One morning, Patrick produced an engraved plan of Montpazier by J.H. le Keux which he had carefully photographed from an old journal. So, here was the actual archetype of The Brunswick, Montpazier, a remote mediaeval bastide in south-western France? However, what is so compelling here is that Patrick brings forward an idealised town plan drawn in the nineteenth century and far removed from the actual Montpazier that he had many times visited (and even extensively photographed with a bellows field camera and tripod during AA vacations). This is as final a proof as I can submit in defence of The Brunswick as being the very English conception of a very English architect (and, Montpazier was commenced by Edward I in 1285!). Now, does setting aside Banham’s ex cathedraattribution to Sant’ Elia et al, really seem so improbable? Small wonder that, on our scooting along one afternoon in the Aston (a dark blue DB3 DHC) somewhere near the AR’s offices in SW1, Patrick exclaimed, ‘Look, there’s Peter Banham crossing the street: and to think I could have hit him had I seen him sooner!’

Detail.

With the draft of my perspective now completed, it only remained to trace it off onto a large sheet of matt surface plastic drafting media: this was done as carefully as possible so as to avoid the accretion of smudging which bedevils this so-called wonder material. Actually, it would have been much better traced onto that extremely fine Finnish detail paper that Utzon always insisted on and Patrick also knew of from his time in Aalto’s studio as an assistant on the Helsinki Pension Bank project: it is perfectly stable and it photographs much better. The whereabouts of my original are not presently known: what we do have here is this January 1970 archival print (very likely unique) plus my now somewhat battered pencil draft on good old-fashioned tracing paper.
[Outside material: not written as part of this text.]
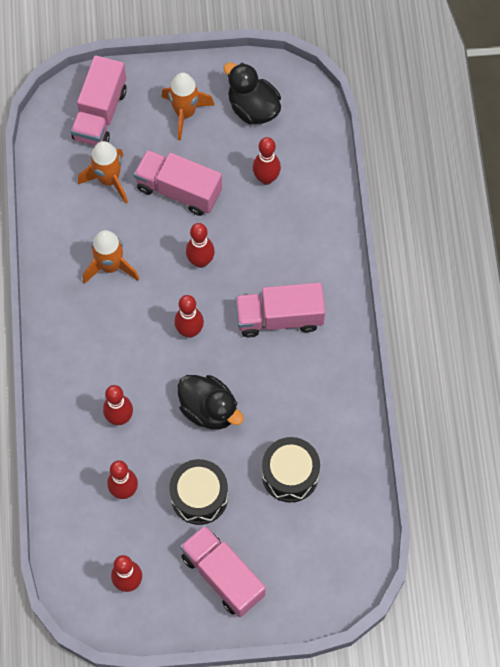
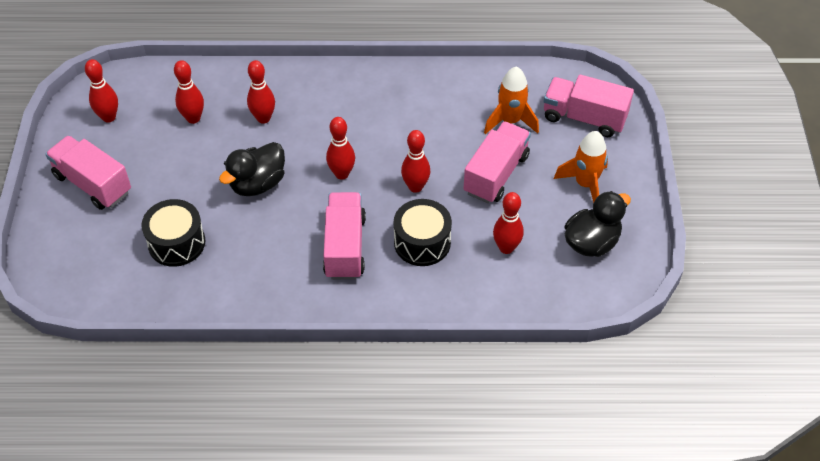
camera: 95 degrees right, 15 degrees down
(110, 266) = (417, 118): orange rocket -> none
(199, 496) = (173, 171): black drum -> black drum (422, 242)
(223, 575) = (93, 184): pink truck -> pink truck turned 105 degrees counterclockwise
Patrick, with his commission now much reduced by McAlpine’s and with nothing definite in the offing, gradually closed down his office at 32 Porchester Terrace W2 and in early 1970 I returned overland to Australia and an uncertain future as a solo architect in an anything but ‘mass society’. Just before I left London, we went to lunch at a crowded old fish cafe in an alley near Drury Lane: here only one dish was offered, a completely delicious large oval plate of boiled turbot and lobster sauce served with just one wine, a modest but excellent Riesling. The ancient bubble-glass windows were steaming up and the waitresses were pretty quick; and all this for only three quid a head!